WORK TO COMPLETE → Give all of the lines below as a JSON list of strings, with one string per line and any blank lines left out.

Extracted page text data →
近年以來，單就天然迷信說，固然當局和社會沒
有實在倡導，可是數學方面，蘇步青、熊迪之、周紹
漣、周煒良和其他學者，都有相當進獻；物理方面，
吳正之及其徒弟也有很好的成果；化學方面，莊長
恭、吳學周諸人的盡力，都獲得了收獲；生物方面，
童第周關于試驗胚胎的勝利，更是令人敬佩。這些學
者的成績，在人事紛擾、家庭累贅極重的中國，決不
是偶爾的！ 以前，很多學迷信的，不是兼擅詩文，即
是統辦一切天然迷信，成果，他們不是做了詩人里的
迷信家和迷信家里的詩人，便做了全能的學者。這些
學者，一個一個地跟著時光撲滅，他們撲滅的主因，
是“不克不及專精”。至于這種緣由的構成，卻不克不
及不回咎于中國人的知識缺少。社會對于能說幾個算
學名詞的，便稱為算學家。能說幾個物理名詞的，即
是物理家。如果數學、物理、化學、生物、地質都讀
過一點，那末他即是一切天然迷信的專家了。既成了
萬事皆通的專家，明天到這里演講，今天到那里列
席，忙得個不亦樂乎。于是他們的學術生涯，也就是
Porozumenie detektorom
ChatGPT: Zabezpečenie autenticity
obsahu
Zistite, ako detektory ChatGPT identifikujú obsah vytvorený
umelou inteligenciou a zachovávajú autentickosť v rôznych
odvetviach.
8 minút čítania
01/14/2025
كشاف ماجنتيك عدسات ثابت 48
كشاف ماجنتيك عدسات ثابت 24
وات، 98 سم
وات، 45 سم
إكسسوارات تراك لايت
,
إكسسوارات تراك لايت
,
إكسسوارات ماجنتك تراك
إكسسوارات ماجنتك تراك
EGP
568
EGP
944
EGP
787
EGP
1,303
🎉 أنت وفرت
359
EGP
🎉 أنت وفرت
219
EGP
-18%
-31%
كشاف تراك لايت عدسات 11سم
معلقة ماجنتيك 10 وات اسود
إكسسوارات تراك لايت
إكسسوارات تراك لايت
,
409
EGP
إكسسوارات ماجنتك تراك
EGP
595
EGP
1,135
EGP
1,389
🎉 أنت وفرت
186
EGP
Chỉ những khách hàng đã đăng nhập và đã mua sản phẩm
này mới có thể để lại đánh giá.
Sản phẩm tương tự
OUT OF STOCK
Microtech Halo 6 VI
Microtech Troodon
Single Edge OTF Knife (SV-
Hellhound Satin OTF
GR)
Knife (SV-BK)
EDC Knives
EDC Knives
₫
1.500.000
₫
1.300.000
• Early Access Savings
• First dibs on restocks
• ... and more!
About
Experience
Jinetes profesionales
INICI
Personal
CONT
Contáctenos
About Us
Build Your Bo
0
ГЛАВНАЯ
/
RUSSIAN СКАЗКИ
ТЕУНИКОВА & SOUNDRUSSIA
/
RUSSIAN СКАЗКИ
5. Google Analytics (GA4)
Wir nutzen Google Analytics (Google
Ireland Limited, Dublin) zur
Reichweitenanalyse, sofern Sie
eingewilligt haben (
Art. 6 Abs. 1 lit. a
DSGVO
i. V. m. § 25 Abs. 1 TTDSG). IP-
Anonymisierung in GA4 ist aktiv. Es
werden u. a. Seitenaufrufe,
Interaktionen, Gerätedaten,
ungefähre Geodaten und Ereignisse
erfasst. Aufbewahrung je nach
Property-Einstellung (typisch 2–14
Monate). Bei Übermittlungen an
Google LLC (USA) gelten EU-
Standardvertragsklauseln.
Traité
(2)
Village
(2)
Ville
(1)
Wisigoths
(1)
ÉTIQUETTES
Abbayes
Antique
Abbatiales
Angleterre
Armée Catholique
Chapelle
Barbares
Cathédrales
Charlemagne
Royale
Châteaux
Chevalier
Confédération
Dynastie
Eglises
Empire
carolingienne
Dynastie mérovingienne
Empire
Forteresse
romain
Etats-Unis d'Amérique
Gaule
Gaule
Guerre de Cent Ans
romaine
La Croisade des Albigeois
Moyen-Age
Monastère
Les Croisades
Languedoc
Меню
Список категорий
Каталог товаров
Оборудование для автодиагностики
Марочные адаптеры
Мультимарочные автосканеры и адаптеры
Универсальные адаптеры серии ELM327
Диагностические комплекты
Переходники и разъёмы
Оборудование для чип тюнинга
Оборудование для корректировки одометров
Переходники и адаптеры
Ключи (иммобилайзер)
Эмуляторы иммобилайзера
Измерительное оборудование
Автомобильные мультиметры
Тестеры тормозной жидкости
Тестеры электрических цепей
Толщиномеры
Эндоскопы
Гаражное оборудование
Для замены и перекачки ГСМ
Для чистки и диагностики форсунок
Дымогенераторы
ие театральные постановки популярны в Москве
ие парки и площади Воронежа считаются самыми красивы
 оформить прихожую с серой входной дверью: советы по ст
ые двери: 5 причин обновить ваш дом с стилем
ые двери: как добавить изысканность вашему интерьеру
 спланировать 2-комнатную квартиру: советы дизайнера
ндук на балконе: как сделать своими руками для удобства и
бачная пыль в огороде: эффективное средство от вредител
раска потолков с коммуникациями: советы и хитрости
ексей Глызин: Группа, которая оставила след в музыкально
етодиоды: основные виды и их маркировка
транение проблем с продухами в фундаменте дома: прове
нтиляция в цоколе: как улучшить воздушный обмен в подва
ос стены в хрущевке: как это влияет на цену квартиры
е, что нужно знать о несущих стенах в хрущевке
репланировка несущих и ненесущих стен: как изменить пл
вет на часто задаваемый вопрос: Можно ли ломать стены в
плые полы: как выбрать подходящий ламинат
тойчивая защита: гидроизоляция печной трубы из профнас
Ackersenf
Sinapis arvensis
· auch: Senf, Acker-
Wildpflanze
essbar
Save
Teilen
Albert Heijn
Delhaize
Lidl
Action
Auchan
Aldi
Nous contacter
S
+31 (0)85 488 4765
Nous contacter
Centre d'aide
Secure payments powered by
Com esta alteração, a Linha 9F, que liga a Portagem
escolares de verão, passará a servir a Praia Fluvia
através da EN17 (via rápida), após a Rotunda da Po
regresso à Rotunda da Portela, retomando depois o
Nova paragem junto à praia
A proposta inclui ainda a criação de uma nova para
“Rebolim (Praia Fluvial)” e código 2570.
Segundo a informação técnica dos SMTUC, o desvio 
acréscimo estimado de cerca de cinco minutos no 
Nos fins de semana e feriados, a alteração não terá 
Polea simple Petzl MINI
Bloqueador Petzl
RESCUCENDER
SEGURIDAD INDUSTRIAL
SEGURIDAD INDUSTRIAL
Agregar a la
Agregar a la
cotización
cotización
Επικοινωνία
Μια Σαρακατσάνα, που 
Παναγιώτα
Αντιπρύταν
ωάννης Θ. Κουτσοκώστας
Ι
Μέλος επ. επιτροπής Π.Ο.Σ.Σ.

TASK RESULT →
[
  "近年以來，單就天然迷信說，固然當局和社會沒",
  "有實在倡導，可是數學方面，蘇步青、熊迪之、周紹",
  "漣、周煒良和其他學者，都有相當進獻；物理方面，",
  "吳正之及其徒弟也有很好的成果；化學方面，莊長",
  "恭、吳學周諸人的盡力，都獲得了收獲；生物方面，",
  "童第周關于試驗胚胎的勝利，更是令人敬佩。這些學",
  "者的成績，在人事紛擾、家庭累贅極重的中國，決不",
  "是偶爾的！ 以前，很多學迷信的，不是兼擅詩文，即",
  "是統辦一切天然迷信，成果，他們不是做了詩人里的",
  "迷信家和迷信家里的詩人，便做了全能的學者。這些",
  "學者，一個一個地跟著時光撲滅，他們撲滅的主因，",
  "是“不克不及專精”。至于這種緣由的構成，卻不克不",
  "及不回咎于中國人的知識缺少。社會對于能說幾個算",
  "學名詞的，便稱為算學家。能說幾個物理名詞的，即",
  "是物理家。如果數學、物理、化學、生物、地質都讀",
  "過一點，那末他即是一切天然迷信的專家了。既成了",
  "萬事皆通的專家，明天到這里演講，今天到那里列",
  "席，忙得個不亦樂乎。于是他們的學術生涯，也就是",
  "Porozumenie detektorom",
  "ChatGPT: Zabezpečenie autenticity",
  "obsahu",
  "Zistite, ako detektory ChatGPT identifikujú obsah vytvorený",
  "umelou inteligenciou a zachovávajú autentickosť v rôznych",
  "odvetviach.",
  "8 minút čítania",
  "01/14/2025",
  "كشاف ماجنتيك عدسات ثابت 48",
  "كشاف ماجنتيك عدسات ثابت 24",
  "وات، 98 سم",
  "وات، 45 سم",
  "إكسسوارات تراك لايت",
  ",",
  "إكسسوارات تراك لايت",
  ",",
  "إكسسوارات ماجنتك تراك",
  "إكسسوارات ماجنتك تراك",
  "EGP",
  "568",
  "EGP",
  "944",
  "EGP",
  "787",
  "EGP",
  "1,303",
  "🎉 أنت وفرت",
  "359",
  "EGP",
  "🎉 أنت وفرت",
  "219",
  "EGP",
  "-18%",
  "-31%",
  "كشاف تراك لايت عدسات 11سم",
  "معلقة ماجنتيك 10 وات اسود",
  "إكسسوارات تراك لايت",
  "إكسسوارات تراك لايت",
  ",",
  "409",
  "EGP",
  "إكسسوارات ماجنتك تراك",
  "EGP",
  "595",
  "EGP",
  "1,135",
  "EGP",
  "1,389",
  "🎉 أنت وفرت",
  "186",
  "EGP",
  "Chỉ những khách hàng đã đăng nhập và đã mua sản phẩm",
  "này mới có thể để lại đánh giá.",
  "Sản phẩm tương tự",
  "OUT OF STOCK",
  "Microtech Halo 6 VI",
  "Microtech Troodon",
  "Single Edge OTF Knife (SV-",
  "Hellhound Satin OTF",
  "GR)",
  "Knife (SV-BK)",
  "EDC Knives",
  "EDC Knives",
  "₫",
  "1.500.000",
  "₫",
  "1.300.000",
  "• Early Access Savings",
  "• First dibs on restocks",
  "• ... and more!",
  "About",
  "Experience",
  "Jinetes profesionales",
  "INICI",
  "Personal",
  "CONT",
  "Contáctenos",
  "About Us",
  "Build Your Bo",
  "0",
  "ГЛАВНАЯ",
  "/",
  "RUSSIAN СКАЗКИ",
  "ТЕУНИКОВА & SOUNDRUSSIA",
  "/",
  "RUSSIAN СКАЗКИ",
  "5. Google Analytics (GA4)",
  "Wir nutzen Google Analytics (Google",
  "Ireland Limited, Dublin) zur",
  "Reichweitenanalyse, sofern Sie",
  "eingewilligt haben (",
  "Art. 6 Abs. 1 lit. a",
  "DSGVO",
  "i. V. m. § 25 Abs. 1 TTDSG). IP-",
  "Anonymisierung in GA4 ist aktiv. Es",
  "werden u. a. Seitenaufrufe,",
  "Interaktionen, Gerätedaten,",
  "ungefähre Geodaten und Ereignisse",
  "erfasst. Aufbewahrung je nach",
  "Property-Einstellung (typisch 2–14",
  "Monate). Bei Übermittlungen an",
  "Google LLC (USA) gelten EU-",
  "Standardvertragsklauseln.",
  "Traité",
  "(2)",
  "Village",
  "(2)",
  "Ville",
  "(1)",
  "Wisigoths",
  "(1)",
  "ÉTIQUETTES",
  "Abbayes",
  "Antique",
  "Abbatiales",
  "Angleterre",
  "Armée Catholique",
  "Chapelle",
  "Barbares",
  "Cathédrales",
  "Charlemagne",
  "Royale",
  "Châteaux",
  "Chevalier",
  "Confédération",
  "Dynastie",
  "Eglises",
  "Empire",
  "carolingienne",
  "Dynastie mérovingienne",
  "Empire",
  "Forteresse",
  "romain",
  "Etats-Unis d'Amérique",
  "Gaule",
  "Gaule",
  "Guerre de Cent Ans",
  "romaine",
  "La Croisade des Albigeois",
  "Moyen-Age",
  "Monastère",
  "Les Croisades",
  "Languedoc",
  "Меню",
  "Список категорий",
  "Каталог товаров",
  "Оборудование для автодиагностики",
  "Марочные адаптеры",
  "Мультимарочные автосканеры и адаптеры",
  "Универсальные адаптеры серии ELM327",
  "Диагностические комплекты",
  "Переходники и разъёмы",
  "Оборудование для чип тюнинга",
  "Оборудование для корректировки одометров",
  "Переходники и адаптеры",
  "Ключи (иммобилайзер)",
  "Эмуляторы иммобилайзера",
  "Измерительное оборудование",
  "Автомобильные мультиметры",
  "Тестеры тормозной жидкости",
  "Тестеры электрических цепей",
  "Толщиномеры",
  "Эндоскопы",
  "Гаражное оборудование",
  "Для замены и перекачки ГСМ",
  "Для чистки и диагностики форсунок",
  "Дымогенераторы",
  "ие театральные постановки популярны в Москве",
  "ие парки и площади Воронежа считаются самыми красивы",
  " оформить прихожую с серой входной дверью: советы по ст",
  "ые двери: 5 причин обновить ваш дом с стилем",
  "ые двери: как добавить изысканность вашему интерьеру",
  " спланировать 2-комнатную квартиру: советы дизайнера",
  "ндук на балконе: как сделать своими руками для удобства и",
  "бачная пыль в огороде: эффективное средство от вредител",
  "раска потолков с коммуникациями: советы и хитрости",
  "ексей Глызин: Группа, которая оставила след в музыкально",
  "етодиоды: основные виды и их маркировка",
  "транение проблем с продухами в фундаменте дома: прове",
  "нтиляция в цоколе: как улучшить воздушный обмен в подва",
  "ос стены в хрущевке: как это влияет на цену квартиры",
  "е, что нужно знать о несущих стенах в хрущевке",
  "репланировка несущих и ненесущих стен: как изменить пл",
  "вет на часто задаваемый вопрос: Можно ли ломать стены в",
  "плые полы: как выбрать подходящий ламинат",
  "тойчивая защита: гидроизоляция печной трубы из профнас",
  "Ackersenf",
  "Sinapis arvensis",
  "· auch: Senf, Acker-",
  "Wildpflanze",
  "essbar",
  "Save",
  "Teilen",
  "Albert Heijn",
  "Delhaize",
  "Lidl",
  "Action",
  "Auchan",
  "Aldi",
  "Nous contacter",
  "S",
  "+31 (0)85 488 4765",
  "Nous contacter",
  "Centre d'aide",
  "Secure payments powered by",
  "Com esta alteração, a Linha 9F, que liga a Portagem",
  "escolares de verão, passará a servir a Praia Fluvia",
  "através da EN17 (via rápida), após a Rotunda da Po",
  "regresso à Rotunda da Portela, retomando depois o",
  "Nova paragem junto à praia",
  "A proposta inclui ainda a criação de uma nova para",
  "“Rebolim (Praia Fluvial)” e código 2570.",
  "Segundo a informação técnica dos SMTUC, o desvio ",
  "acréscimo estimado de cerca de cinco minutos no ",
  "Nos fins de semana e feriados, a alteração não terá ",
  "Polea simple Petzl MINI",
  "Bloqueador Petzl",
  "RESCUCENDER",
  "SEGURIDAD INDUSTRIAL",
  "SEGURIDAD INDUSTRIAL",
  "Agregar a la",
  "Agregar a la",
  "cotización",
  "cotización",
  "Επικοινωνία",
  "Μια Σαρακατσάνα, που ",
  "Παναγιώτα",
  "Αντιπρύταν",
  "ωάννης Θ. Κουτσοκώστας",
  "Ι",
  "Μέλος επ. επιτροπής Π.Ο.Σ.Σ."
]